Your password for chocolate? 71 % choose chocolate.

[Giaguara]

http://www.enterpriseitplanet.com/security/news/article.php/3342871 :

Trade your password for a bar of chocolate? You would probably (and responsibly) decline, but some Londoners took up the offer.

Out of a small sample of 172 office workers that were approached on the street, more than a third (37%) willingly divulged their password when simply asked, according to Infosecurity Europe 2004's organizers. Sadly, a large majority -- a full 71 percent -- forked over the information when bribed with chocolate.

Last year, 90 percent of office workers approached at the Waterloo Station accepted a cheap pen in exchange for their password. 65% of those surveyed did so the year before in 2002.

Indeed while chocolate may prove difficult for those with a sweet tooth, many still fall victim to social engineering, or in this case, a little light prodding minus the candy. Interviewers found that by fishing for the answer, such as implying that it is likely to be someone they know or a favorite sports team, workers broke down and let the secret slip. 34 percent fell for this ploy. The most common passwords, incidentally, were based on the names of loved ones, cars, teams and pets.

The survey also found that 40 percent knew their co-workers passwords, and that 20 percent never change their passwords while 51 do so on a monthly basis.

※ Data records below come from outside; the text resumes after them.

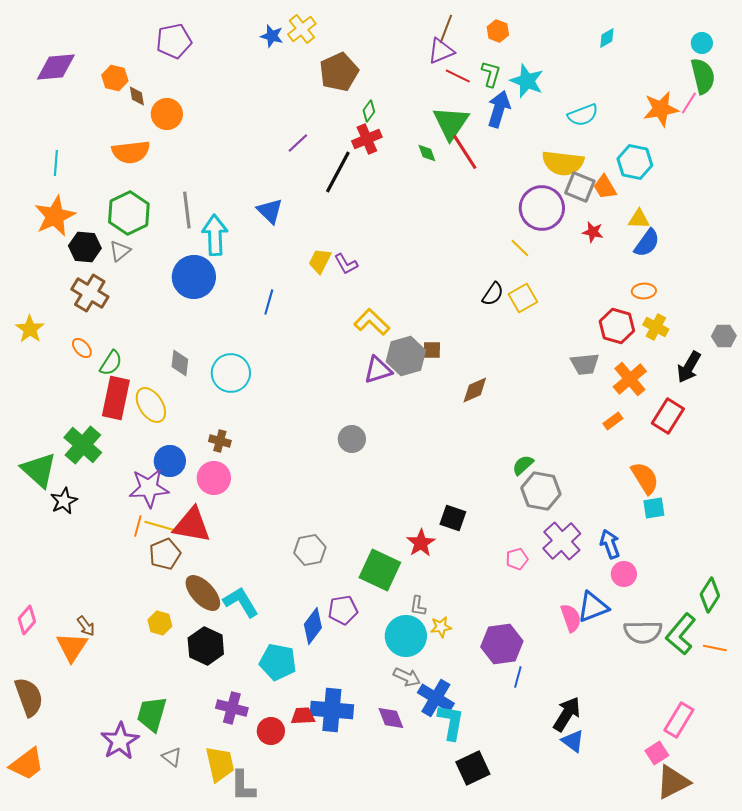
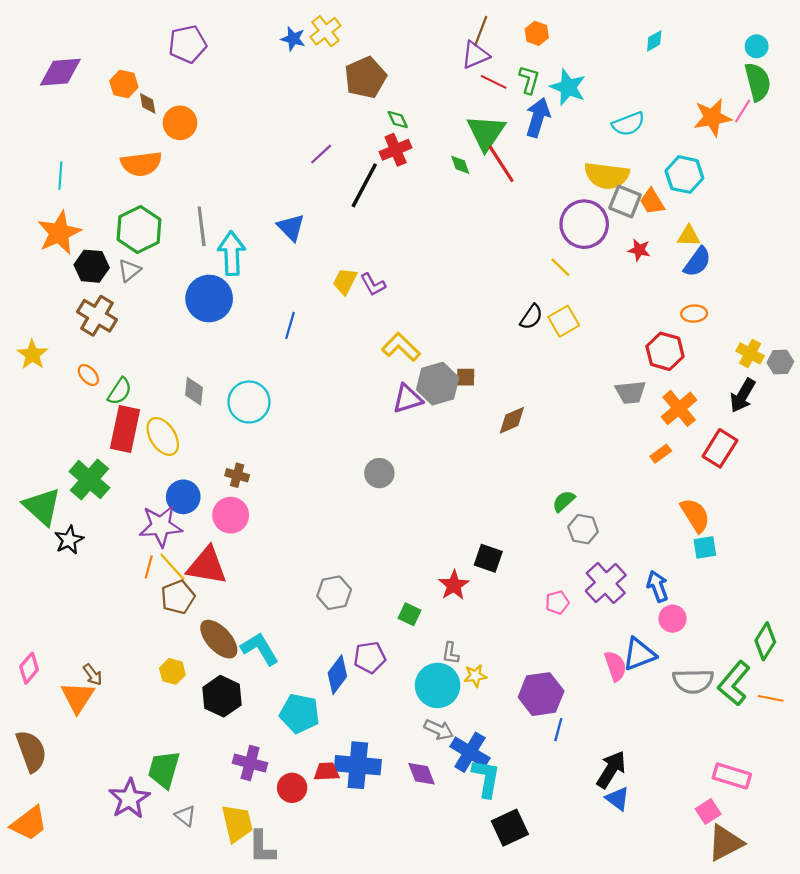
green diamond: (369, 111) -> (398, 120), turned -60
yellow cross: (656, 327) -> (750, 353), moved
gray hexagon: (541, 491) -> (583, 529), size x0.7
yellow line: (160, 526) -> (172, 567), turned 32
green square: (380, 570) -> (410, 614), size x0.5
pink rectangle: (679, 720) -> (732, 776), turned 76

Disturbingly, many keep their passwords in drawer scribbled on a piece of paper or in easily accessible Word files. Also troubling for its potential to launch both identity theft scams and breaches in corporate network security is the fact that roughly two thirds of those surveyed used the same password for work and personal business.

Luckily, 53 percent said they would never reveal a password over the phone, as opposed to walking up to them in the street and just asking apparently. What would the other 47 percent do? That's something for IT managers to ponder.

So, would you trade your office (work) password for chocolate or other candy if it was your favorite kind of candy?

 

[JetwingX]

No, I am a demi-admin on our school's network. So I really can't (and wouldn't for that matter) but maybe for $50 or more ^^

 

[Cat]

I'd first take the candy and then change my password ...

 

[chevy]

I hope they checked that they received the real passwords....

 

[rbuenger]

Yes, would be interesting to know that. Personally I would never give my password away (ok, maybe for $10.000+ ) as one of my interests ist computer and network security.

But sadly I know that you in most cases don't need to ask for the password. Just ask for their login name would be enough. In my last audit checking a database application over 16% used their login name also as pw. And there even are users with a pw as short as 3 chars.

So as said bevor I'm not giving away my pw's. I also use a different pw for nearly anything thats important. If not (as most users do) any board admin can easily take your password you use at his board and log in to your mailserver or any other service you use. It if one of the services you use is compromised don't give them a chance to log in all the other thinks you registered to.

So if someone asks you don't tell them. And if the just keep asking simply "give up" after a minute and tell a faked pw. BUT don't make the failure to tell them a faked pw like "red" if you real pw is "yellow" It has to a completly different cathegory and length... ::angel::

 

[markceltic]

But sadly I know that you in most cases don't need to ask for the password. Just ask for their login name would be enough. In my last audit checking a database application over 16% used their login name also as pw. And there even are users with a pw as short as 3 chars.

` Absolutely amazing,people could be that lazy when it comes to security for their work.Small wonder there is such a huge market for companies offering security solutions.Why not get your employees to use some common sense for a change!